RESPECTeD
Förderjahr 2019 / Project Call #14 / ProjectID: 4625
Who we are? We are an international group of researchers, engineers & activists with a multidisciplinary background in computer science, law, social sciences and cognitive sciences who aim to contribute towards tackling one of the most significant issues of our time: Invasion of Personal Digital Privacy.
For whom is the project? Almost everyone on Internet: 1) end-users will finally have a mechanism to express their consent and tracking decisions in a manner, which not only is human-cetnric, user-friendly and easy-to-use, but also lawfully and technically enforceable; 2) service providers will be provided by a clearly defined technical mechanism and supporting codes to gain and respect user consents.
What is it? We tackle a wide range of privacy-related issues on internet, among others: providing consents on the Internet is a time and expertise-demanding task which cannot correctly be performed by most of the users, withdrawing consents is normally a sophisticated task, the existing anti-tracking mechanisms (e.g. W3C's Tracking Preference Expression - DNT) are not legally enforceable and are in many cases ignored by the service providers.
We aim to develop a mechanism to address these issues.
How does it work? Based on an extensive study of existing patterns of tracking, we develop a detailed standard mechanism for communicating users consent and tracking decisions via HTTP headers. A set of client-side and server-side software (e.g. web-browser plugins) support the legal enforcement of the expressed consents, e.g. by sending the required identifiers (e.g. cookies) or legally binding emails.
Summary
Projektteam
Projektergebnisse
This document is the final project report of the RESPECTeD project.
Several documents to support the developers are developed. This includes:
Readme on the ADPC specification github: https://github.com/Data-Protection-Control/ADPC
Readme on the browser-extension github: https://github.com/Data-Protection-Control/browser-extension
Readme on the website-helper-software github: https://github.com/Data-Protection-Control/website-helper-software
Webpage on our website, describing how the ADPC works: https://www.dataprotectioncontrol.org/about/
The FAQ page on our website: https://www.dataprotectioncontrol.org/faq_contact/
Furthermore, the ADPC specification itself including an easy-to-understand introduction and explains different functionalities to the developers in an accessible language throughout the specification: https://www.dataprotectioncontrol.org/adpc-spec/
Several documents and resources to support the users, NGOs, or non-technical experts to understand the basics of the ADPC were developed. This includes:
The ADPC website: https://www.dataprotectioncontrol.org
A video that describes the concept of the ADPC and how it works, that can be found on the first page of the ADPC website: https://www.dataprotectioncontrol.org
How does the ADPC work? https://www.dataprotectioncontrol.org/about/
The ADPC FAQ: https://www.dataprotectioncontrol.org/faq_contact/
The ADPC prototype webpage: https://www.dataprotectioncontrol.org/prototype/
This document provides a summary of the RESPECTeD project.
Title of the deliverable: A specification for communication of the end-users online privacy decisions
As a part of this project, we developed the Advanced Data Protection Control (ADPC) which is a novel mechanism for the communication of privacy and consenting data and decisions.
The technical specification is available here: https://github.com/Data-Protection-Control/ADPC
Title of the deliverable: A browser plugin which works based on the developed standard (PoC for the data subjects)
As a proof of concept, we developed a functional prototype that works based on the ADPC.

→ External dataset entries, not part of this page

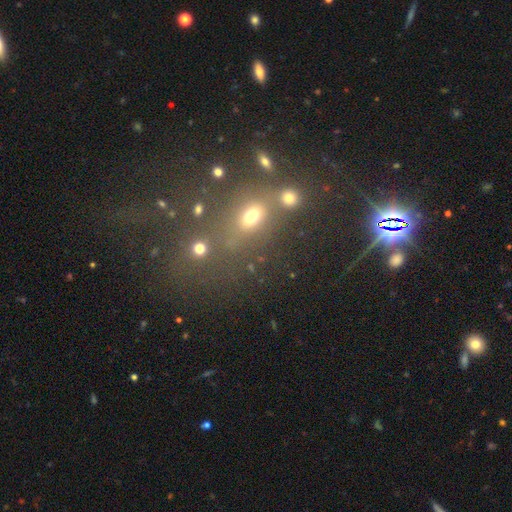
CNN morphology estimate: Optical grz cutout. It shows a star or artifact, not a galaxy (45%).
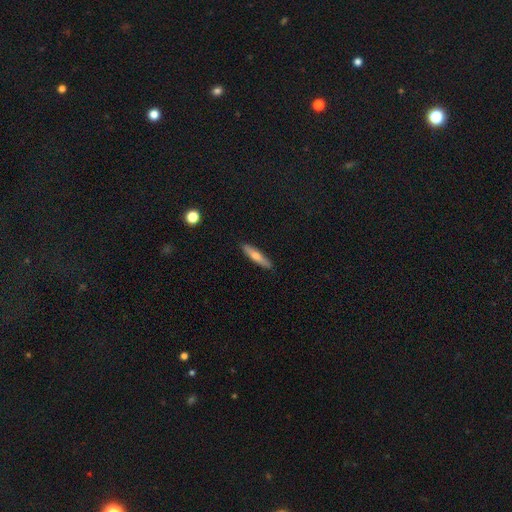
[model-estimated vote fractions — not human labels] Morphology: type=smooth (54%); roundness=cigar-shaped (84%); merging=none (90%).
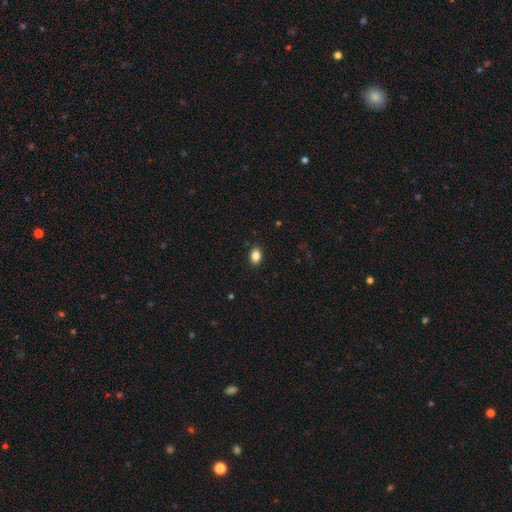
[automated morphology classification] Smooth or featured? Predicted: smooth (p=0.86). How rounded? Predicted: in between (p=0.84). Merging? Predicted: none (p=0.90).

The code is available here: https://github.com/Data-Protection-Control/browser-extension
A demonstration can be found here: https://www.dataprotectioncontrol.org/prototype/
Title of the deliverable: A server side software (plugin) that works based on the developed standard (PoC for the data controllers)

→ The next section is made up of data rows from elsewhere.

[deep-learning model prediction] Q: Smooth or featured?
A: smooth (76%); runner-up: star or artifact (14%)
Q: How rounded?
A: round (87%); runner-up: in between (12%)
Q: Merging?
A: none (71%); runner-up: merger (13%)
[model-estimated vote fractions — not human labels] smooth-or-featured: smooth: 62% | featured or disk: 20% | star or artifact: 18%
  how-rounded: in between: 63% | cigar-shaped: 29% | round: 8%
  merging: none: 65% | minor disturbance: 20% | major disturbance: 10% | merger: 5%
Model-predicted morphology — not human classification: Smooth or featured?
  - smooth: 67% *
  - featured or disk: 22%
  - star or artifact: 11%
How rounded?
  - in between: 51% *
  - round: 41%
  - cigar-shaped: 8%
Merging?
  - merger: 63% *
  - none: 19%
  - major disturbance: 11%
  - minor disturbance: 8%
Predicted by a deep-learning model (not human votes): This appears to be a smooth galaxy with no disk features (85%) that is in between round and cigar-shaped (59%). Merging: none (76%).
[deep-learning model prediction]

To support an easier adoption of the ADPC by data controllers, we developed a functional prototype of a server-side software that can communicate privacy and consenting requests and decisions between the server and users' clients.
We have been continuously working on different publications regarding the ADPC. Among others, our paper on ``Data Protection and Consenting Communication Mechanisms: Current Open Proposals and Challenges'' which compares the ADPC and the GPC won the best paper presentation award of the 2022 International Workshop on Privacy Engineering (IWPE’22), Co-located with the 7th IEEE European Symposium on Security and Privacy (EuroS&P), in Genoa, Italy. A preprint can be found here: https://research.wu.ac.at/de/publications/data-protection-and-consenting-communication-mechanisms-current-o-4
This presentation won the best paper presentation award of the 2022 International Workshop on Privacy Engineering (IWPE’22), Co-located with the 7th IEEE European Symposium on Security and Privacy (EuroS&P), in Genoa, Italy.